I can’t do silent treatment. At all. I’ll never deliver silent treatment and being on the receiving end of it impacts me greatly. It’s most definitely a strong trigger point and here’s why.

I’d been on the receiving end of the silent treatment game for years. It was so ingrained that I came to expect it. I knew that one false move and that was it, silent. For days. It wasn’t an act of love, quite the opposite, it was calculated control, passive aggressive.

The aim was to claim power over me, my feelings were irrelevant. I was told that my feelings were just feelings and not real, that I lived in a fantasy-land. Gas lighting.

The result was confusion, isolation, rejection, loneliness and at times, despair. It attacked my self-worth and self-esteem, left me questioning and doubting myself, ate away at my core. I experienced dissociation and displacement. Brain freeze. It affected my ability to think and process and make sense of the world around me.
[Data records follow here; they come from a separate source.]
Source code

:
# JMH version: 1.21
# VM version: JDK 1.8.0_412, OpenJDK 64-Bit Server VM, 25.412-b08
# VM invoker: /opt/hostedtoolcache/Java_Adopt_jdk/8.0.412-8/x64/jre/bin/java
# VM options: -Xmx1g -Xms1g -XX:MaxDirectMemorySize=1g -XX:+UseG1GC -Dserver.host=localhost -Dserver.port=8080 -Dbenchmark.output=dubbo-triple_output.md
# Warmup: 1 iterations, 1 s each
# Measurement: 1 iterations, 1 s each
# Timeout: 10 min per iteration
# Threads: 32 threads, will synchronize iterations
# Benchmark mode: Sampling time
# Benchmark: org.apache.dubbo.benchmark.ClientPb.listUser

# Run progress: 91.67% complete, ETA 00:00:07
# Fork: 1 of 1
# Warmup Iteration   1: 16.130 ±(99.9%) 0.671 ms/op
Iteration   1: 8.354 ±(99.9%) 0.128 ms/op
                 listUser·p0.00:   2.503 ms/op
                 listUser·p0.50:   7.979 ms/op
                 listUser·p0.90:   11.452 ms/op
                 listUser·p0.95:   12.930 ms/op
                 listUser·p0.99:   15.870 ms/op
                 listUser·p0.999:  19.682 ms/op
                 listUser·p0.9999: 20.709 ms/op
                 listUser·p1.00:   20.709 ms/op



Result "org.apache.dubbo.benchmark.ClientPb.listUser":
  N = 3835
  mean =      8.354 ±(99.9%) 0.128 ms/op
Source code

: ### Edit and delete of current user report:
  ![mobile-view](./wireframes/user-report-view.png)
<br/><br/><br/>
Others saw it in me. They commented on it, on my face and demeanour, that I had retreated and my mind was often daydreaming elsewhere. Escaping. Still I said nothing. I was ‘fine’, conditioned to not speak the truth, keep the secret.

My own speech was affected, words were withheld, swallowed, creating a lump in my throat that was audible when I did try to speak. I wondered who would want to hear it anyway.

I carry these experiences with me, they are historical but they had a huge toll. I identify it, I know the cues when this is triggered in my new life and I deal with confrontation immediately, resole problems and drama. I ask for communication, use my words.

Don’t ignore me or disregard my feelings, show compassion, talk to me. Communicate.

Finally, I will never go to sleep silenced. Everyone deserves a peaceful sleep. Including me.